I'd really like to see a DCVS with better signing support and with some form of access control (on the remote), so every change can be traced back to the author, and so that some parts of a repo can only be modified by specific authors. Git hooks (on the remote) can sort of achieve the latter, but it's a bit of a pain.



> A patch-style system (like Pijul) probably makes this easier: if everything is a patch, every patch can be signed atomically.

In Pijul, patch authors are public keys and patches are signed by default. The link with an author's identity is done outside of the patches to allow for changes in name or email address.


I don't see why the git way is problematic. It means someone is verifiably taking responsibility for all changes. That applies to conflicts and reading as much as normal commits.
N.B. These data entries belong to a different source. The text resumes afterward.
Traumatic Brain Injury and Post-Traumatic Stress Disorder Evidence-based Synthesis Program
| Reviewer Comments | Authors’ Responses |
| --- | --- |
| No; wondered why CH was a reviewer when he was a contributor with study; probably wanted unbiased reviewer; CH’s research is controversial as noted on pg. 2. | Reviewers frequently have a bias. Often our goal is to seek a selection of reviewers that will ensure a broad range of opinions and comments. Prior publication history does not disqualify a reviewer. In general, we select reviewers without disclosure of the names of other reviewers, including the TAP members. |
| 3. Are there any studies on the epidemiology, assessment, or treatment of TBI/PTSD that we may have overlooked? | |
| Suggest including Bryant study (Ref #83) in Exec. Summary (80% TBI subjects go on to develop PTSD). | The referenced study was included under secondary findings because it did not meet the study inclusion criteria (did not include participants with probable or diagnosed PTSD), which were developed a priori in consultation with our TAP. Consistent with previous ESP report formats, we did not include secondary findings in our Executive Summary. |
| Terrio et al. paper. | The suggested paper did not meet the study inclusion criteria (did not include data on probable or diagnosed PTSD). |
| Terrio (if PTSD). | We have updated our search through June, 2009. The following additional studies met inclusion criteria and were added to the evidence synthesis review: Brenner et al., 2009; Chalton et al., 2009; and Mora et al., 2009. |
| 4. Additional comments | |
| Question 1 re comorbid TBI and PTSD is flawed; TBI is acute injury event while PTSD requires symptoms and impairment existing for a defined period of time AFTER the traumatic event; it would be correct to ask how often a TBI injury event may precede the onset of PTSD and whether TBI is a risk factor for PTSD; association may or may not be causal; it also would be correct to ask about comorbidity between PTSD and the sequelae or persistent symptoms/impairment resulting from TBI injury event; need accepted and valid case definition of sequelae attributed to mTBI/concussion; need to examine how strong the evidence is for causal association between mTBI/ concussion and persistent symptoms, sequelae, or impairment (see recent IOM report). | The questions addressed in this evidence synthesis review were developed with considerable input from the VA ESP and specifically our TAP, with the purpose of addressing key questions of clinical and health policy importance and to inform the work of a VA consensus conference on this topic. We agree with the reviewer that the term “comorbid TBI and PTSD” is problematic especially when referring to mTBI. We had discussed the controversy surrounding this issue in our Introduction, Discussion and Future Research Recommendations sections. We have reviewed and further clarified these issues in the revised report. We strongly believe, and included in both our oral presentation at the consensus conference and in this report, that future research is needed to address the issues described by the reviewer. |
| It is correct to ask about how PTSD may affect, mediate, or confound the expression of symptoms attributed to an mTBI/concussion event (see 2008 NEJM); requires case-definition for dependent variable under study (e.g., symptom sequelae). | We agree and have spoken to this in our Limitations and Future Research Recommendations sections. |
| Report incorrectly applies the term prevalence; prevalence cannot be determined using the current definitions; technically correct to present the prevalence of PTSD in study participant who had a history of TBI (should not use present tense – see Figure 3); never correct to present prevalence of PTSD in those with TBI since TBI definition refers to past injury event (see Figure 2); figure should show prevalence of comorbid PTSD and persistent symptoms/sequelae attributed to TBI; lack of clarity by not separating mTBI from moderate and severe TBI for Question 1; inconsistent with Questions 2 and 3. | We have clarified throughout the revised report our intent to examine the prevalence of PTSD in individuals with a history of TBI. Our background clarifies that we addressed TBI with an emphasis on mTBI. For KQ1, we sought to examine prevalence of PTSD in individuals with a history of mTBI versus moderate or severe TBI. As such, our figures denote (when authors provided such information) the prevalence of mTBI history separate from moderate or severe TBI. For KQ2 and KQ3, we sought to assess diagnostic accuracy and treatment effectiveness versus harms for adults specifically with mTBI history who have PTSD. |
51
Edit: I'm not saying there's not a better way, just that I don't understand the problem with git.


Two issues:

1. You could retroactively sign something with an expired key and rewrite history

2. The one doing the conflict resolution signs the whole merge commit, but didn't author the stuff they're signing.
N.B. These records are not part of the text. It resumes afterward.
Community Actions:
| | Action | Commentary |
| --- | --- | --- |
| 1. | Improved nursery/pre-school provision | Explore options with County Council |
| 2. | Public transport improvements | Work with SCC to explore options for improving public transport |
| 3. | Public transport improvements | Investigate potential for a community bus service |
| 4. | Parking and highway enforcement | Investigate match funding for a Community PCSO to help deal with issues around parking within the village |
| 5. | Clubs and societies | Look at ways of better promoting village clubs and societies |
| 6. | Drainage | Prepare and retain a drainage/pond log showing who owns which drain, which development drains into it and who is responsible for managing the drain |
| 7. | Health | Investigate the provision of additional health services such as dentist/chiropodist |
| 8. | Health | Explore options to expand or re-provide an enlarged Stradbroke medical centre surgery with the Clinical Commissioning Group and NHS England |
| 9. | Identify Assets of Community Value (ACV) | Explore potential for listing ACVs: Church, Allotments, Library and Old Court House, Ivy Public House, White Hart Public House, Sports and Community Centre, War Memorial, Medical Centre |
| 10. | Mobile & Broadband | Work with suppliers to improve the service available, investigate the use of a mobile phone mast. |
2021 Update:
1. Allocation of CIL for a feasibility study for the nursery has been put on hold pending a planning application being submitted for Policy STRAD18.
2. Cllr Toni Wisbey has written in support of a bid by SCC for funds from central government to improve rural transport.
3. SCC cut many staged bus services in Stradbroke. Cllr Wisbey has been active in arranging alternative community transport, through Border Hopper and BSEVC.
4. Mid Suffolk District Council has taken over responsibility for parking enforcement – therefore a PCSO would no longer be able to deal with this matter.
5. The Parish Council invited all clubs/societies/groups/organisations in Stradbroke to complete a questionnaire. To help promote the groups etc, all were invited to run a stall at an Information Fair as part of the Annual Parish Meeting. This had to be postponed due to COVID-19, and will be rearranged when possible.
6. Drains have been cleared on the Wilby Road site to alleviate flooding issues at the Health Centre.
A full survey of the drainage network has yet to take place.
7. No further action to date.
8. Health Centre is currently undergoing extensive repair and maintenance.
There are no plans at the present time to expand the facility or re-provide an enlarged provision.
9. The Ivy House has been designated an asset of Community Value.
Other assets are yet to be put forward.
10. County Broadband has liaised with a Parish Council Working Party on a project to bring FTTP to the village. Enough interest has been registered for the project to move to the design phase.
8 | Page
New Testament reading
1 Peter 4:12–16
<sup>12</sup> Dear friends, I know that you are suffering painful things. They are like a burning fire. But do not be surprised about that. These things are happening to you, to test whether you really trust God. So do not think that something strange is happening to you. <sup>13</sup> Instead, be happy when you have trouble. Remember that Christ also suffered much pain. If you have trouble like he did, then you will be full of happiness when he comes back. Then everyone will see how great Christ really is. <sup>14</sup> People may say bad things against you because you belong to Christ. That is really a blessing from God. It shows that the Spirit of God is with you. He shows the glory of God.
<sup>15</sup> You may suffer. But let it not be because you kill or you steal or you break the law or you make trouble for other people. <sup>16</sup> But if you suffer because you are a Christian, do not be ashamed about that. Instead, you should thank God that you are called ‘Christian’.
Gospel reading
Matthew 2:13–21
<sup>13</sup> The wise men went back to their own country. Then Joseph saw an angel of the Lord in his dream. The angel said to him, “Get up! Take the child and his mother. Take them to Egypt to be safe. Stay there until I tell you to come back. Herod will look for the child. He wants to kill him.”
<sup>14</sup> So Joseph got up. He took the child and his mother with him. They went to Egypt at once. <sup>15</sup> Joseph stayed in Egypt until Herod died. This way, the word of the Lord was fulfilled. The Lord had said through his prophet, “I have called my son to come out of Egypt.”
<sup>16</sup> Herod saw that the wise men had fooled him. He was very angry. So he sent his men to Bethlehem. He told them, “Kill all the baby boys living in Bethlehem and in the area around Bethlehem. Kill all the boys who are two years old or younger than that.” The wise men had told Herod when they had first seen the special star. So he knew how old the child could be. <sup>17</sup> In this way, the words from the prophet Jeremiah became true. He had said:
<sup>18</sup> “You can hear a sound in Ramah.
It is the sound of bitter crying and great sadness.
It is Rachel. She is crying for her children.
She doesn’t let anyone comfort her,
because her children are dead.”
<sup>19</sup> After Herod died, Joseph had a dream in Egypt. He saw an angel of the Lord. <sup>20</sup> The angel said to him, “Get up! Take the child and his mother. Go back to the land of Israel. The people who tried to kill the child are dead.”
1. I accept there's a requirement for a second level of verification on the signature, but I can't see how that's avoided in any scenario (that is, the signing is orthogonal to the verification).

2. That's the point though. The person doing the commit takes responsibility. The individual commits are still there before the merge (including signatures), so there's no loss of responsibility or credit before the merge.


If there's a "the remote", it's not a DVCS, and you can rely on ssh or whatever.